Im Gegenteil wird eine Kritik der heutigen Pseudo-Linken nicht möglich sein, ohne sich über die Problematik Rechenschaft zu geben, in der die Linke von jeher gelebt hat und weiterleben wird, solange diese Gesellschaftsordnung besteht. Eine solche Kritik ist nicht billig zu haben, indem man dem Finger auf die „andere“ Seite zeigt; und man hat uns niemals nachsagen können, dass wir mit unserer eigenen Seite besonders schonend umgegangen wären.

Es gehört natürlich zu dem liebsten Zeitvertreib unter „den Linken“, über andere zu sagen, dass sie keine „richtigen Linken“ seien; mit solchen Spässen beschreibt man allerdings immer nur sich selbst, oder das, was man gerne wäre. Umgekehrt gibt es, unter Ultra-Linken, Situationisten, Marxologen und Antideutschen, die Vorliebe, so zu tun, als wäre man selbst nicht Teil dieser Linken.

Dazu ist zu sagen: die Linke an diesem Punkt ist vorallem eine Haftungsgemeinschaft. Man wird für alles das, was in ihrem Namen aufgeführt wird, angeschaut werden, man mag es wollen oder nicht, man mag sich herausdefinieren wollen oder hineindefinieren, wie man will.

Man teilt sich die Linke, ob man es will oder nicht, mit allerhand anderem Volk, man sitzt dort nicht, weil es so toll ist, dort zu sitzen. Es ist eine paradoxe, fast unmögliche Position: man betreibt die Sache der Befreiung von Leuten, die sich standhaft weigern, sich befreien zu lassen.

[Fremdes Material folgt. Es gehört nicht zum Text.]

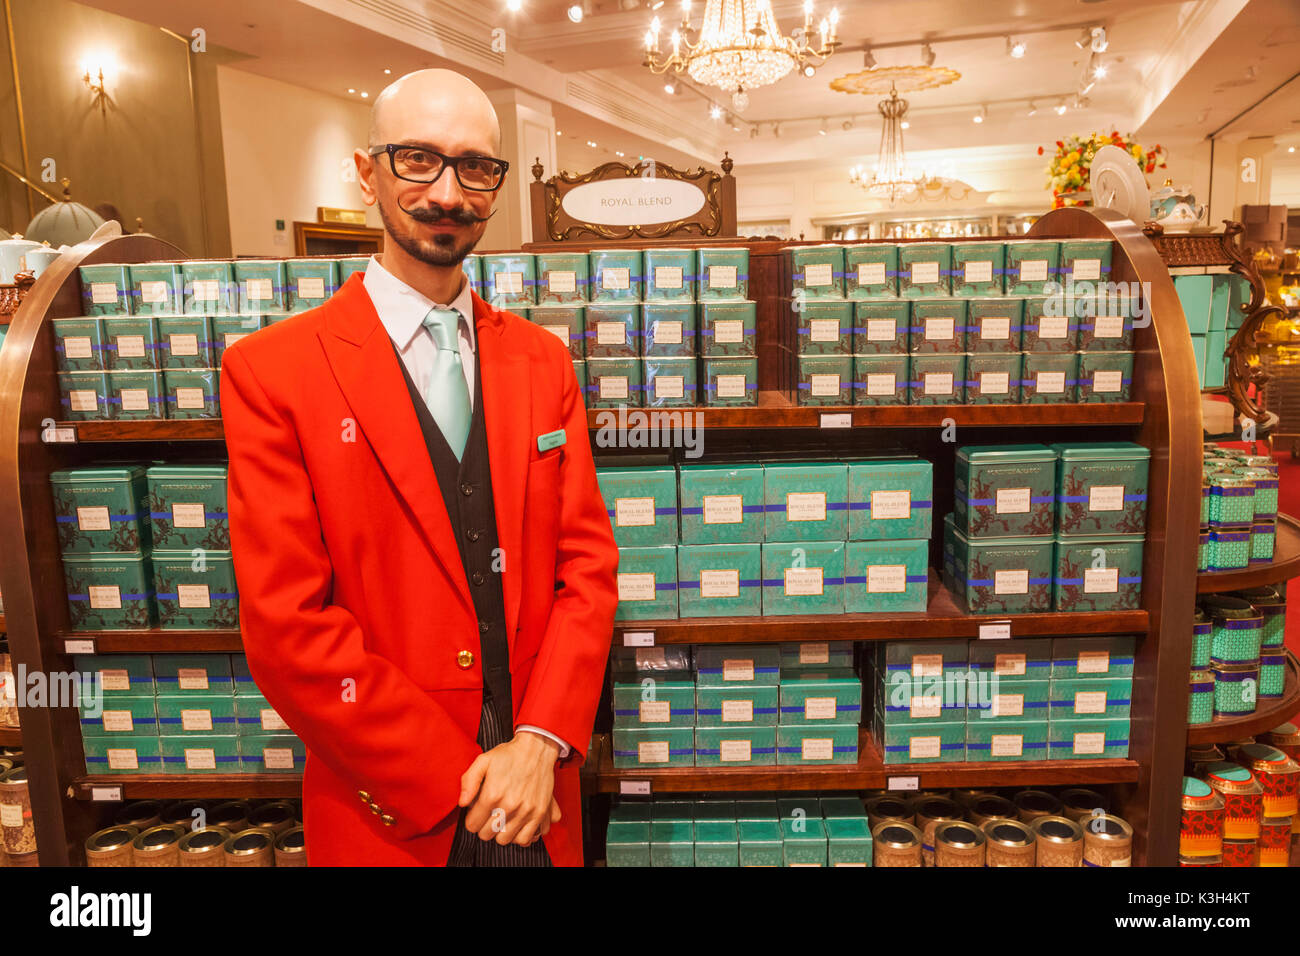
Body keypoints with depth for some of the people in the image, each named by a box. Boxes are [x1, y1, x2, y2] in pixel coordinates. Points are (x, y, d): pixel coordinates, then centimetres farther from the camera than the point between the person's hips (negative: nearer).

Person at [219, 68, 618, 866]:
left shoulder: (542, 360, 3)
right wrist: (457, 782, -14)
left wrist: (541, 742, -13)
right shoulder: (270, 370, -10)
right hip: (390, 816, -3)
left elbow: (588, 560, -1)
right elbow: (288, 628, -14)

Wer das Geschäft, das man da treibt, nicht in lichten Momenten als ausserordentlich belastend, fast aussichtslos und objektiv wahnsinnig empfunden hat, hat es wahrscheinlich nicht richtig gemacht.

Die Sache, für die man da arbeitet, ist wahlweise entweder hundertemale gescheitert, oder hat alle Verbrechen begangen, die man nur begehen kann. Man kann hunderte Schlüsse darüber ziehen, wie man es besser machen kann, aber schon der erste Schluss wirft sie alle über den Haufen: dass es nämlich bei der Befreiung anderer Leute gar nicht darauf ankommt, was wir persönlich für richtig halten.

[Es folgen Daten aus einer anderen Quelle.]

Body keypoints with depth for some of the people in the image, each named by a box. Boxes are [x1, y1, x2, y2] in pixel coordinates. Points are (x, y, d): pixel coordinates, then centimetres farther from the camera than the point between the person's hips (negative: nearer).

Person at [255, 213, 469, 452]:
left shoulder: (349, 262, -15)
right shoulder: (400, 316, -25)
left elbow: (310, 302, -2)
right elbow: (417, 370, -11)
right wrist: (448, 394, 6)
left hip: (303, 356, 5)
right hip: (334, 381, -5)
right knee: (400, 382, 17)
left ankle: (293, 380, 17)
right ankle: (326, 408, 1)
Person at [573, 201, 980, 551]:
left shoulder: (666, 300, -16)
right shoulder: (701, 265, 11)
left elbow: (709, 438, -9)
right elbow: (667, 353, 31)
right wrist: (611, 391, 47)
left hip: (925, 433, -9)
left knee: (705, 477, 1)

Man hat es mit einer Gesellschaftsordnung zu tun, über die man sagen muss, dass sie ihren Insassen die Möglichkeit nimmt, sich über ihre allgemeinen Angelegenheiten ins Klare zu kommen, und hat sich mit dem Problem herumzuschlagen, wie ausgerechnet man selbst sich über diese Angelegenheiten ins Klare kommen soll. Man hat es mit anderen zu tun, denen das auch klar sein mag und die trotzdem zu völlig anderen Schlüssen kommen. Man hat Konflikte zu führen, auch wenn anscheinend wenig davon abhängt; weil man eine bloss partielle Erkenntnis zu verteidigen hat gegen andere ebenso bloss partielle Erkenntnisse.

Too early for the rainbow, to early for the dove. Die Konflikte führen sich nicht alleine, und man hat sich nichts zu schenken. Feigheit vor dem Freund ist unverzeihlich. Man ist Gefangener dessen, was man für wahr erkannt hat. Will man es anders haben? Aber wenn man heute etwas am allerwenigsten brauchen kann, ist es eine Linke, die nicht wirklich meint, was sie sagt.

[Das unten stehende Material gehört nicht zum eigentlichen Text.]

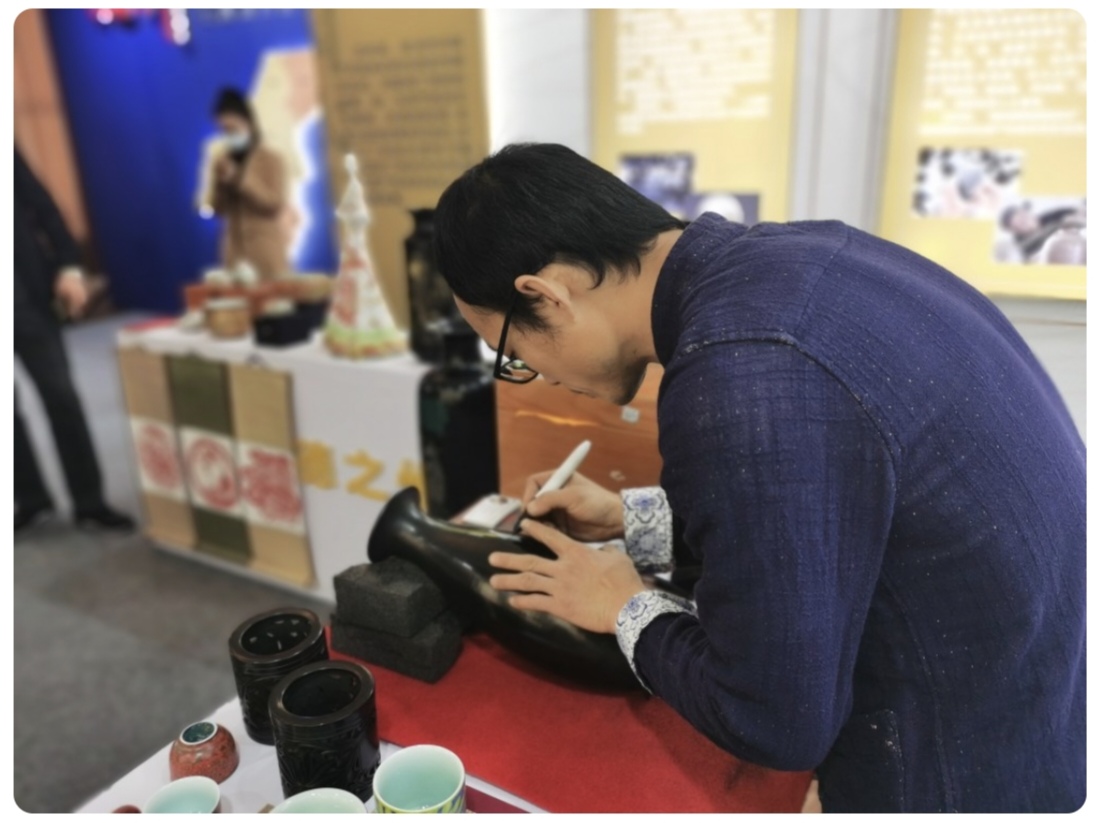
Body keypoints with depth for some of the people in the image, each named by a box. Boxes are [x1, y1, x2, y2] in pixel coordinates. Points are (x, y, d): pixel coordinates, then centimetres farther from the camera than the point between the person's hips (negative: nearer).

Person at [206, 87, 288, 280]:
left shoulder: (271, 160, -3)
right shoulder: (223, 162, 9)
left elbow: (276, 204, -10)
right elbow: (218, 208, 10)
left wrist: (239, 179, -13)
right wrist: (220, 181, -8)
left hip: (266, 247, -4)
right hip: (235, 248, 4)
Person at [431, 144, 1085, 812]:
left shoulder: (736, 384, -31)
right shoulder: (799, 251, -4)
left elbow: (774, 722, -21)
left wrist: (628, 611, -5)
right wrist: (634, 519, 8)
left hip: (981, 774, -7)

Die heutige Pseudo-Linke ist eine so auffällige Erscheinung, dass man sich noch eine Weile mit ihr beschäftigen muss. Aber sie hätte das nie werden können, wenn die Linke selbst ohne alle Schuld wäre. Man soll sich nicht die Illusion machen, sich eine Kritik der Linken, eine Kritik der Form Politik überhaupt ersparen zu können; es wird danach nichts wieder wie vorher sein können.